Also, while it's perfectly acceptable to present just qualitative evaluation results, for a journal paper you really need to justify why this is so. And whether or not the results can be seen to be representative of the target user population. Off the top of my head I would say one reason might be small numbers in each study. However, that alone is not enough. Another might be the use of expert reviewers. But it is not for me to surmise, but for the authors to clarify.
MINOR POINTS
p.5, col 2, top - "The recommended color scheme has been designed in accordance with the general guidelines: For instance, and inline with …" - is there something missing here - the first sentence doesn't end.
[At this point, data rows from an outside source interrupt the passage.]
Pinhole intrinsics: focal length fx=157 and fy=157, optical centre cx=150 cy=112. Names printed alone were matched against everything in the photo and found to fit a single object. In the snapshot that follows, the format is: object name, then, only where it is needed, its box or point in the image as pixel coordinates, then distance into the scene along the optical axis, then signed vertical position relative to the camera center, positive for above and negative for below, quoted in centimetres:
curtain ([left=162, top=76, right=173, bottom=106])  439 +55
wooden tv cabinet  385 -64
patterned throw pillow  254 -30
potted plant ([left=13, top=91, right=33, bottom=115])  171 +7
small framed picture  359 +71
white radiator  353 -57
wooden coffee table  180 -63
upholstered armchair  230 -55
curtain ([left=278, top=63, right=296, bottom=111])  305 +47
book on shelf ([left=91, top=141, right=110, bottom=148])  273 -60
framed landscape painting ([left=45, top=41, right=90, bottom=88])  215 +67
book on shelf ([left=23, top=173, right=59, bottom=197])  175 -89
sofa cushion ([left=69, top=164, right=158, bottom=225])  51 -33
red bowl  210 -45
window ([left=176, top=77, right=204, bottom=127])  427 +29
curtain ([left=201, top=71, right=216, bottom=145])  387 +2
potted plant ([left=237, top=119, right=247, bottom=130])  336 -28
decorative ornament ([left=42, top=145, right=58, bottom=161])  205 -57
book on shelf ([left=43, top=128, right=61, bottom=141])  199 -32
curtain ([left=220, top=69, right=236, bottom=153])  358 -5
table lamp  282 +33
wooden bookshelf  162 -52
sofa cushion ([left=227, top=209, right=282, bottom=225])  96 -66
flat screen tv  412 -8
Also, should be "[in line] with"
CITATIONS & REFERENCES
OntoViz is mentioned but never referenced.
Ordering at the start is weird - appears to list URLs only, but then there are a few others scattered within the rest of the references (which are subsequently listed alphabetically).
Check that capitalisation is maintained for acronyms, e.g., [11] "OWLGrEd: a uml style graphical notation and editor for OWL 2."
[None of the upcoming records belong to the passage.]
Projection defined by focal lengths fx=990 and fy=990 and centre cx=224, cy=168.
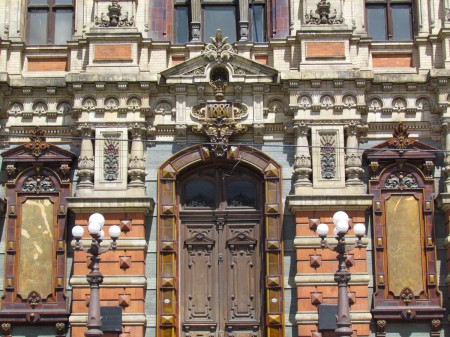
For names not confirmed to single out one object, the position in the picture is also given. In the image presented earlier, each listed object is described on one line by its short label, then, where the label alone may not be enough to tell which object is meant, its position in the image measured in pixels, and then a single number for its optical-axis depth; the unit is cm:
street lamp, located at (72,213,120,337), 1897
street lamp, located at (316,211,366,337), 1883
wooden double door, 2241
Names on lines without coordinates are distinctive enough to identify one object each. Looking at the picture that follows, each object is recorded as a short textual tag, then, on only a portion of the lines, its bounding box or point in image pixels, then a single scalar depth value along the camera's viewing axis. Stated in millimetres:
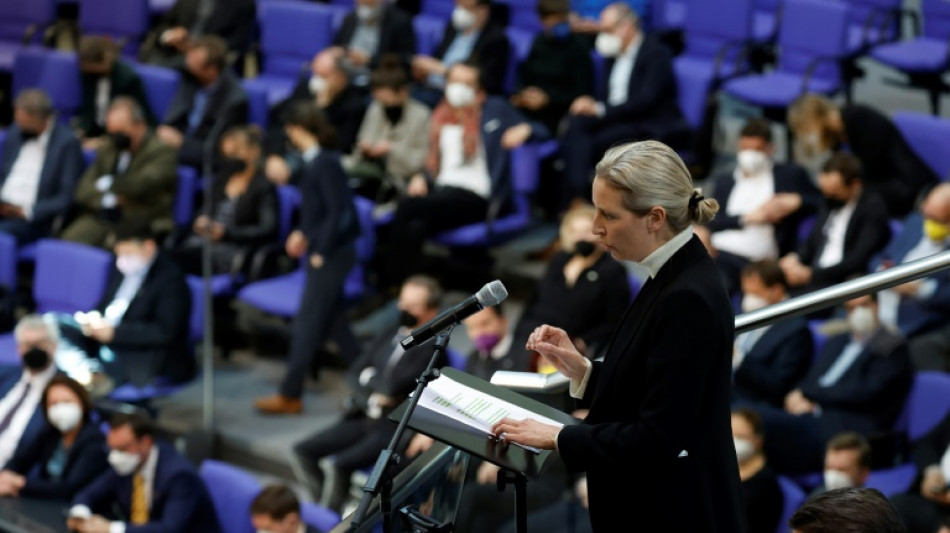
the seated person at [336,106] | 14742
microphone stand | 4594
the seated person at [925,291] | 10766
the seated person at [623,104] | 13898
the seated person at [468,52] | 15203
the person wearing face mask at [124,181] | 13891
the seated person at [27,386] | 11172
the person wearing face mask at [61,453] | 10828
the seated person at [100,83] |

And also consistently named, e.g., RDFgravity in [62] but "RDF Gravity" in text.
LANGUAGE & PRESENTATION
OWL === Web Ontology Language - wd suggest "OWL (Web Ontology Language)"
"an increasing number of people in modern knowledge societies get in contact with ontologies." -> "… COME INTO contact with"
"users would not discover them as flawlessly as the permanently displayed elements" (p.12) - "flawlessly" here is a bit strange, maybe "effortlessly" or "easily"?
"5.3. Benchmark of the VOWL Visualization" -consider "BenchmarkING" or "Benchmark TESTING" - as otherwise the header implies that "VOWL Visualization" is the benchmark, rather than that it is being tested.
Ditto "… in contrast to ProtégéVOWL at the time the benchmark was performed…"
Overall, well written and easy to read. A number of minor corrections needed - should be picked up by an auto-check and proof-read.
|